In his memoir, Sing Backwards and Weep, Screaming Trees frontman Mark Lanegan summed up Nirvana and Nevermind’s effect on the local Seattle music scene, “In late September of 1991, Nirvana released Nevermind. The record blasted them from the basement of the music world to the penthouse suite with the force of an atomic bomb, replete with toxic, billowing mushroom cloud. That explosion carried Seattle’s music scene with them to the worldwide stage…”
Not only did Nevermind drag the Seattle scene into sharp focus, it also opened the door for Nirvana’s contemporaries in the underground rock music scene outside of the Pacific Northwest. The sea change in the public’s acceptance of alternative rock was so sudden and impactful that it rendered the previous decades’ penchant for glam rock redundant in one fell swoop.

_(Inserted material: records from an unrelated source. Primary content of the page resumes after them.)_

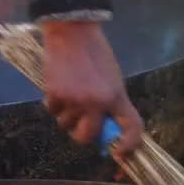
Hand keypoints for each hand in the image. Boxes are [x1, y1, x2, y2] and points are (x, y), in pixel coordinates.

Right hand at [42, 20, 142, 158]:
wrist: (71, 32)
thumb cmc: (95, 52)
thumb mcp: (112, 78)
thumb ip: (110, 102)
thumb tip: (104, 125)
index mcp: (116, 96)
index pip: (131, 127)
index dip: (128, 145)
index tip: (119, 153)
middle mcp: (96, 102)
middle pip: (87, 137)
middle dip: (83, 135)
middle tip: (82, 125)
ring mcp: (73, 100)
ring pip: (66, 124)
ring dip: (67, 115)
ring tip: (69, 94)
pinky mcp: (54, 94)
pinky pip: (52, 110)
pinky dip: (54, 103)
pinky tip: (58, 86)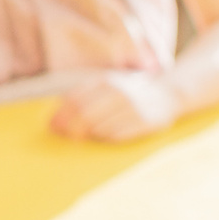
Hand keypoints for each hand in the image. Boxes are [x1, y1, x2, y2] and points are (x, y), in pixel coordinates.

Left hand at [51, 72, 180, 141]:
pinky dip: (106, 138)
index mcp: (106, 82)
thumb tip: (54, 117)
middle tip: (65, 137)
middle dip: (69, 129)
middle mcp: (119, 93)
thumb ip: (81, 97)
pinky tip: (106, 135)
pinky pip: (115, 136)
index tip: (51, 127)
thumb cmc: (128, 94)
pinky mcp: (145, 122)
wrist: (167, 95)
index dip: (60, 116)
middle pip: (84, 115)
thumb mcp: (105, 87)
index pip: (74, 100)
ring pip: (98, 128)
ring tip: (88, 135)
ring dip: (89, 134)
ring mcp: (133, 107)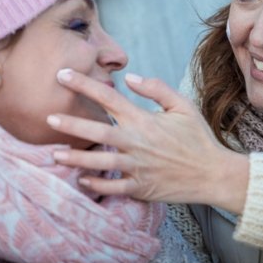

Nevermind was no one-hit-wonder; the album is packed with vital, anthemic songs. Its overall tone, while sometimes nihilistic and bleak, is always a life-affirming experience. Songs like “In Bloom,” “Breed,” “Stay Away,” and “Lithium,” recorded a year before in Madison with Butch Vig, had been tightly honed and given more weight and power.
The only recording to carry over from the Smart Studio sessions and not re-recorded at Sound City was “Polly,” a beautiful droning acoustic track featuring Chad Channing’s effective punctuated percussion. DGC had touted the second single, “Come As You Are”, as the most likely crossover “hit,” with “Smells Like Teen Spirit” considered a strong “soft” introduction to the band.
Needless to say, DGC’s projections were a little off when it came to “Smells Like Teen Spirit’s” impact. But “Come As You Are” proved a massive hit in its own right, as expected. The song’s watery arpeggiated riff resembles Killing Joke’s 1984 single “Eighties,” which in turn resembles The Damned’s 1982 song “Life Goes On”, but Nirvana’s interpretation is their own. Its galvanising chorus and bridge lift the song to new heights. “Come As You Are” reached number three on the Billboard Mainstream and Modern Rock Charts and entered the top ten in the UK.
The raging punk thrash of “Territorial Pissings” gives way to the widescreen ambition of “Drain You.” There are no deep cuts on Nevermind; songs like “Lounge Act,” Stay Away,” and “On A Plain” could easily have been singles in their own right. Even the dower, two-note, droning beauty of album closer “Something In The Way” became a hit three decades after Nevermind’s release due to its appearance in the trailer for the 2022 movie The Batman.
Nevermind has stood the test of time and will continue to do so for generations. Its staggering power has not been diminished by time or passing trends. It was a perfect album released at the perfect time. “We were kids,” said Dave Grohl of Nevermind’s enormous, unplanned success, “I was 22, and Kurt might have been 23 or 24. It’s one of the greatest accomplishments of my entire life; it was a happy time for the band,” he added. “We had no idea what was to come next, but at that time, we were kids, so I have fond memories”.